In the midst of this beautiful pandemonium I turn to Holly and say "I don't think I ever dreamed I would see this in my lifetime, a truly inspirational politician." She tells me she thinks I may have been unreasonably pessimistic. In that moment I realize perhaps the only good thing about the Bush administration. Its sheer awfulness has so surpassed anything I ever imagined, it has annihilated my cynicism. It does matter who you vote for. It does make a difference when you repeatedly settle for politicians who are less than extraordinary.

Inspiration isn't about a politician convincing you that they can change the world, it's about them reminding you that you should change the world.
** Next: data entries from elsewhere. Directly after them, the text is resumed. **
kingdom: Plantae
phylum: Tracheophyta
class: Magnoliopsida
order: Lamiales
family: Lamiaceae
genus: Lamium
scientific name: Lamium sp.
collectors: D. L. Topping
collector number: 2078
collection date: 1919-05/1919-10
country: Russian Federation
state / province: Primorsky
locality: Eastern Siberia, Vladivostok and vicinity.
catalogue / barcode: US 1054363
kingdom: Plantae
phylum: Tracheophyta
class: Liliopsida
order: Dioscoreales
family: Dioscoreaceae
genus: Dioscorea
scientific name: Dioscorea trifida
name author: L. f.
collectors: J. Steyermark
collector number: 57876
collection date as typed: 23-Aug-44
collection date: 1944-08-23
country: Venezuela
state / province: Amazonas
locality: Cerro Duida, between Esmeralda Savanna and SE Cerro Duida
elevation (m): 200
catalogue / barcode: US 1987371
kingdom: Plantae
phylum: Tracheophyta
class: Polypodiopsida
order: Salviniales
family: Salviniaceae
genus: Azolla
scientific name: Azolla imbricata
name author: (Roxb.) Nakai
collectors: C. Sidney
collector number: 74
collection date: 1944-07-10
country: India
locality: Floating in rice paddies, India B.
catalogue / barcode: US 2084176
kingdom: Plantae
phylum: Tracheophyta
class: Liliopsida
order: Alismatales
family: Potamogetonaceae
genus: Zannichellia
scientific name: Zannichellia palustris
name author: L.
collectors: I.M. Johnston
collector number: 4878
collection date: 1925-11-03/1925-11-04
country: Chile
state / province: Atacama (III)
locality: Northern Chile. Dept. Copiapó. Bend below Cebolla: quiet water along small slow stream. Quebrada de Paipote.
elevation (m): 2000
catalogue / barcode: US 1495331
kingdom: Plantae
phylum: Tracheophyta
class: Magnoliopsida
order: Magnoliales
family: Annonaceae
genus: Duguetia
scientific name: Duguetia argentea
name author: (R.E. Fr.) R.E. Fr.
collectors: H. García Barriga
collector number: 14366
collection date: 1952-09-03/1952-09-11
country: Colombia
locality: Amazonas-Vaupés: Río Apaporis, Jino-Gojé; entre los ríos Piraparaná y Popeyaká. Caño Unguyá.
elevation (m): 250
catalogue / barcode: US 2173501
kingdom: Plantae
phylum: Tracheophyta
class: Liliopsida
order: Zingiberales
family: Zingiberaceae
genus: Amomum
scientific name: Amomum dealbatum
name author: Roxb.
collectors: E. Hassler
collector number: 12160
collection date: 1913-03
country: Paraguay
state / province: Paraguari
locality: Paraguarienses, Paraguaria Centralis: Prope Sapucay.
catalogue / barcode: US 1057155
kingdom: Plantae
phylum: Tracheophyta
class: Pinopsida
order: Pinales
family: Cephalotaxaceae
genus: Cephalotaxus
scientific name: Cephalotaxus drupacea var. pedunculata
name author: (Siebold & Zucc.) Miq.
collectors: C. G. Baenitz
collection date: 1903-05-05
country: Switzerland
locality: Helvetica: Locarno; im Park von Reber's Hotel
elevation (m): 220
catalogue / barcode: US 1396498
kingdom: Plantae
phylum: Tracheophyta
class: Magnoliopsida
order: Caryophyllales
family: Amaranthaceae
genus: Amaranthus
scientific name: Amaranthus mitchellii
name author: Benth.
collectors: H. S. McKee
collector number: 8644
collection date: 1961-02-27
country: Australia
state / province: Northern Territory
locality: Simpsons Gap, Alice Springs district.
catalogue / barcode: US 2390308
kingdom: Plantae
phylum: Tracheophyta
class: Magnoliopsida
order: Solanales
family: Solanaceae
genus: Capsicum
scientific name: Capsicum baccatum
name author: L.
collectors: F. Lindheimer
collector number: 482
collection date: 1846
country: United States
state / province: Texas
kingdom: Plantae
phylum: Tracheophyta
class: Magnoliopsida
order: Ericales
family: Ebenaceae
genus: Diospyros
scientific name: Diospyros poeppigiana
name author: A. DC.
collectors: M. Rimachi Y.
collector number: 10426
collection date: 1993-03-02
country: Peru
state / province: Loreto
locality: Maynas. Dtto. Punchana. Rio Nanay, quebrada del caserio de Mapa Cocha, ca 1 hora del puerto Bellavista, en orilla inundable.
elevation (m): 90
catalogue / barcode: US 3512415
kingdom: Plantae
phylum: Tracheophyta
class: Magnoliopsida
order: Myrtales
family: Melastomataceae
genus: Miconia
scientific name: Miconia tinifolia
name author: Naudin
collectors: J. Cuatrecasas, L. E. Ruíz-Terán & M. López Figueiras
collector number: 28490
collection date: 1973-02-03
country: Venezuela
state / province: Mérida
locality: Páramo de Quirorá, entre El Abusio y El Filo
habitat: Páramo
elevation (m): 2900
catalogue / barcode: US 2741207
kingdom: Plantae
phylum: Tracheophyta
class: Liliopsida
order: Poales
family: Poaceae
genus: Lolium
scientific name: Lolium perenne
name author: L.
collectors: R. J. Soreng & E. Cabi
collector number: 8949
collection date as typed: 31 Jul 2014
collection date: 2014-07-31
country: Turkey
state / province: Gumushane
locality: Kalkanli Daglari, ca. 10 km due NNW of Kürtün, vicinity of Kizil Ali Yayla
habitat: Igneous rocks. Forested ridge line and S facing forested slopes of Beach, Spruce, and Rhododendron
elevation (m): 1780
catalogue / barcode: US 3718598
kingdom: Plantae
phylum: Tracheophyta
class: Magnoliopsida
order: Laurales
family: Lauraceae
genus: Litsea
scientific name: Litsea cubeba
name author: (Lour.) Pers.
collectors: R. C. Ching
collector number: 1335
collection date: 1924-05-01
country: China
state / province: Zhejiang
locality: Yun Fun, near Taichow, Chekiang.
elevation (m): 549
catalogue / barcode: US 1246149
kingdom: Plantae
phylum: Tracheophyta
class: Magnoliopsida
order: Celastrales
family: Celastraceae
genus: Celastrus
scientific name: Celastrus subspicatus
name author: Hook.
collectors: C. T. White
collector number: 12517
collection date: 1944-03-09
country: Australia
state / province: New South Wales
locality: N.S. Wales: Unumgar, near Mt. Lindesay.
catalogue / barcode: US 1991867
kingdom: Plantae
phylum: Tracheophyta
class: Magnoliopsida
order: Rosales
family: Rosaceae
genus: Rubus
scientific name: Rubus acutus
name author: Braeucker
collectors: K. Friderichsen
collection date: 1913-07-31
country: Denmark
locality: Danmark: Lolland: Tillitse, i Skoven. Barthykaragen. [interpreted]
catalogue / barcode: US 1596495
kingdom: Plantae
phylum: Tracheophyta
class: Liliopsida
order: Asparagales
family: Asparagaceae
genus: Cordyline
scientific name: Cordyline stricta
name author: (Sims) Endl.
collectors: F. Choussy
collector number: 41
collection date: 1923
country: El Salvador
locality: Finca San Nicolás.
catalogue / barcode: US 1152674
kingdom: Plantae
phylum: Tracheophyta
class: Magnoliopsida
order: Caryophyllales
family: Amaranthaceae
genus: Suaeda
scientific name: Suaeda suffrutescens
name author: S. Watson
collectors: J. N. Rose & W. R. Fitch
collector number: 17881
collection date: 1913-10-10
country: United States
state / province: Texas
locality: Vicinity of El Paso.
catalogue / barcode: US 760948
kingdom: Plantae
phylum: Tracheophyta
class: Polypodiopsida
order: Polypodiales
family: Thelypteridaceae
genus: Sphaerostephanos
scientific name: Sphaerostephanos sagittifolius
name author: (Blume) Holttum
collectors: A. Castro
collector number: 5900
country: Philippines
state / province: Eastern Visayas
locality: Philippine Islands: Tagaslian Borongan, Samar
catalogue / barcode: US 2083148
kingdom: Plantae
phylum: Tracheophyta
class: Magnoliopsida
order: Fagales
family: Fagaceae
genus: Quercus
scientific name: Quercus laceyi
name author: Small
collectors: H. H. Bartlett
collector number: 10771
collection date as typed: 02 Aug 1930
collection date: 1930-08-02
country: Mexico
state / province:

As part of the generation growing up in the shadow of The Boomers, it's been made pretty clear all our lives that all of the great protests and music and drugs and movements and politicians came before us. We never wanted to be the generation that looked at the world's problems and shrugged, but the bar kept being set so low. All the horror that has happened in the last 8 years and all our President has asked from us is that we go shopping.

I'm ready for a leader who will set the bar high. I'm ready to stare my cynicism down. I've actually been ready my whole life. I'm going to believe that the time has finally come.